START Provided data

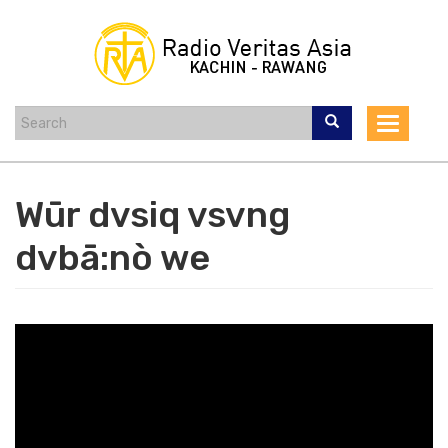
Skip
to
main
content
Toggle
navigat
Wūr dvsiq vsvng
dvbā:nò we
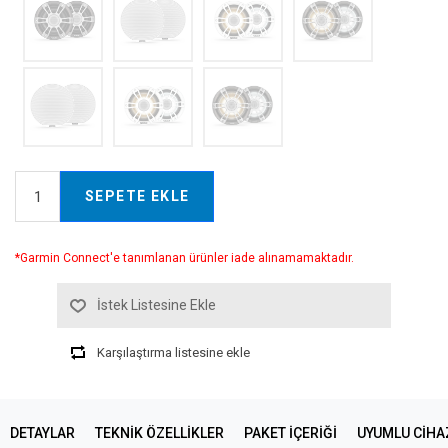
SEPETE EKLE
*Garmin Connect'e tanımlanan ürünler iade alınamamaktadır.
İstek Listesine Ekle
Karşılaştırma listesine ekle
DETAYLAR
TEKNIK ÖZELLIKLER
PAKET İÇERİĞİ
UYUMLU CIHA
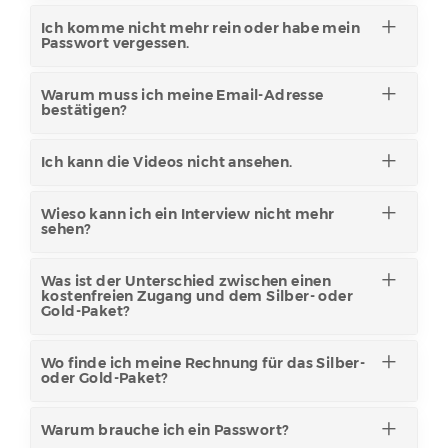
Ich komme nicht mehr rein oder habe mein
Passwort vergessen.
Warum muss ich meine Email-Adresse
bestätigen?
Ich kann die Videos nicht ansehen.
Wieso kann ich ein Interview nicht mehr
sehen?
Was ist der Unterschied zwischen einen
kostenfreien Zugang und dem Silber- oder
Gold-Paket?
Wo finde ich meine Rechnung für das Silber-
oder Gold-Paket?
Warum brauche ich ein Passwort?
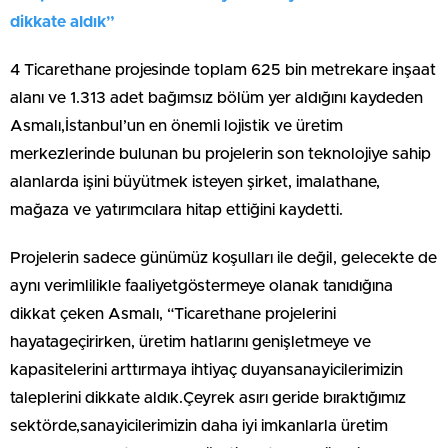
dikkate aldık”
4 Ticarethane projesinde toplam 625 bin metrekare inşaat
alanı ve 1.313 adet bağımsız bölüm yer aldığını kaydeden
Asmalı,İstanbul’un en önemli lojistik ve üretim
merkezlerinde bulunan bu projelerin son teknolojiye sahip
alanlarda işini büyütmek isteyen şirket, imalathane,
mağaza ve yatırımcılara hitap ettiğini kaydetti.
Projelerin sadece günümüz koşulları ile değil, gelecekte de
aynı verimlilikle faaliyetgöstermeye olanak tanıdığına
dikkat çeken Asmalı, “Ticarethane projelerini
hayatageçirirken, üretim hatlarını genişletmeye ve
kapasitelerini arttırmaya ihtiyaç duyansanayicilerimizin
taleplerini dikkate aldık.Çeyrek asırı geride bıraktığımız
sektörde,sanayicilerimizin daha iyi imkanlarla üretim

END Provided data

● Exercise objective
Scan the records above and report every line with the string "aldık".

● Output for this exercise
dikkate aldık”
taleplerini dikkate aldık.Çeyrek asırı geride bıraktığımız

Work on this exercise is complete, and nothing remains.